Dalam video tersebut, terlihat sampah rumah tangga menumpuk dan menutupi sebagian besar garis pantai.
Ketua Pimpinan Anak Cabang Gerakan Pemuda Ansor (PAC GP Ansor) Sapeken, Indra Sidarta, menjelaskan bahwa kondisi ini disebabkan oleh terbatasnya tempat pembuangan akhir (TPA) di desa tersebut.
"Di Desa Sapeken ini hanya ada dua TPA, dan saat ini kondisinya sudah penuh dan tidak terurai. Karena itu, sebagian warga akhirnya terpaksa membuang sampah ke pinggir pantai," ungkapnya.
Baca juga: Pemerintah Targetkan 51 Persen Pengelolaan Sampah pada 2025, Bagaimana Caranya?
Indra menambahkan bahwa ketiadaan TPA memaksa warga setempat untuk membuang sampah di area pantai.
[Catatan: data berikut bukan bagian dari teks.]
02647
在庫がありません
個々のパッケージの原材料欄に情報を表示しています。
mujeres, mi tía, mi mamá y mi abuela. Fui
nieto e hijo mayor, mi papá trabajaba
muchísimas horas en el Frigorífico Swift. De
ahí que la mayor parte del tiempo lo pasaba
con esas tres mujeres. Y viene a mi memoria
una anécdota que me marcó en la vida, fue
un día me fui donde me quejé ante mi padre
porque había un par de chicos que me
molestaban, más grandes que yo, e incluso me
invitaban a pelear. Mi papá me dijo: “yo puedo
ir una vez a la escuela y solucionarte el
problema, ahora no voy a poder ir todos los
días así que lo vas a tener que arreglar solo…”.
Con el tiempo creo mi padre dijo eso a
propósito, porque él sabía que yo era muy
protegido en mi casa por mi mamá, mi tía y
Akibatnya, tumpukan sampah semakin menumpuk dan menimbulkan bau tidak sedap yang mengganggu kesehatan warga.
"Setiap hari warga hanya bisa membuang sampah ke pantai karena tidak ada alternatif. Kalau dibiarkan terus, ini bisa jadi bencana ekologi," tambahnya.
Menurut Indra, penumpukan sampah tidak hanya menyebabkan bau tak sedap, tetapi juga mencemari ekosistem pesisir dan laut, serta mengancam mata pencaharian nelayan.
Pulau Sapeken, yang merupakan salah satu pulau terluar di wilayah Madura, memiliki keterbatasan infrastruktur, termasuk sistem pengelolaan sampah.
Hingga saat ini, belum ada tempat pembuangan resmi maupun sistem pengangkutan limbah rumah tangga yang terorganisir.
Data dari Dinas Lingkungan Hidup (DLH) Kabupaten Sumenep menunjukkan bahwa volume sampah rumah tangga di wilayah kepulauan rata-rata mencapai 0,4 kilogram per orang per hari.
Dengan jumlah penduduk Pulau Sapeken yang diperkirakan sekitar 8.000 jiwa, potensi tumpukan sampah harian bisa mencapai lebih dari 3 ton.
"Sebelum ada solusi jangka panjang, kami berharap ada upaya darurat, seperti pengiriman kontainer sampah, pelatihan pengelolaan limbah, atau kerja sama dengan pihak swasta untuk mengurangi beban lingkungan," jelas Indra.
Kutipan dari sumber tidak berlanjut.